Reputation: 197
I have below mentioned dataset saved in parquet format, wanted to load new data as it comes and update this same file, say for example a new id comes in "3" using UNION i can add that particular new ID, but if same ID surfaces again with latest timestamp in last_updated column i just wanted to keep latest record.

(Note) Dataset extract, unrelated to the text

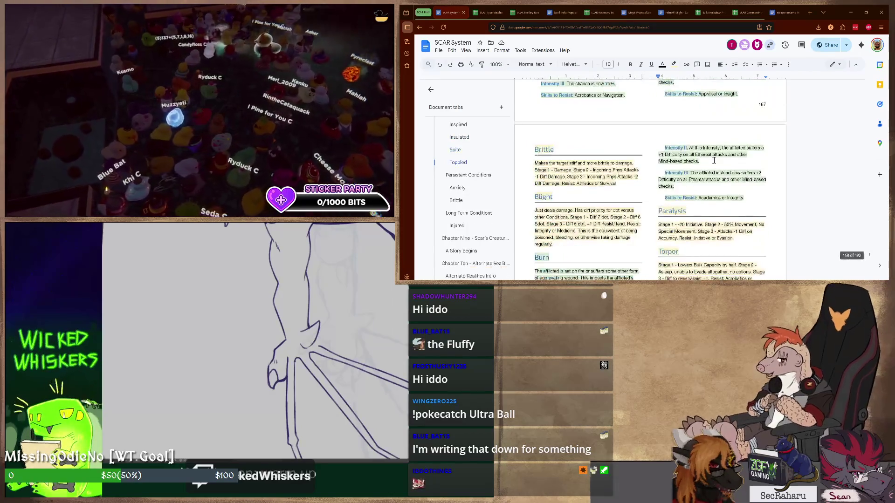
{"action": "scroll", "coordinate": [715, 161], "scroll_direction": "down", "scroll_amount": 5}
{"action": "scroll", "coordinate": [713, 162], "scroll_direction": "down", "scroll_amount": 3}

How can i achieve this using Apache Spark & Java.
+-------+------------+--------------------+---------+
| id|display_name| last_updated|is_active|
+-------+------------+--------------------+---------+
| 1| John|2018-07-23 08:32:...| true|
| 2| Tony|2018-07-22 20:32:...| true|
+-------+------------+--------------------+---------+
Upvotes: 0
Views: 1356
Reputation: 497
You can get the latest row by last_update column with "group by". For example, after union, you have a dataset like:
+-------+------------+--------------------+---------+
| id|display_name| last_updated|is_active|
+-------+------------+--------------------+---------+
| 1| John|2018-07-23 08:32:...| true|
| 2| Tony|2018-07-22 20:32:...| true|
| 2| Tony|2018-07-22 21:45:...| true|
+-------+------------+--------------------+---------+
Firstly you must load this data set to dataFrame. So, the SQL you should write:
select
t1.id, t1.display_name, t1.last_updated, t1.is_active
from
**your_temp_view** as t1
inner join (
select
id, max(last_updated) as max_last_updated
from
**your_temp_view**
group by id
) as t2 on t1.id = t2.id and t1.last_updated = t2.max_last_updated
Upvotes: 1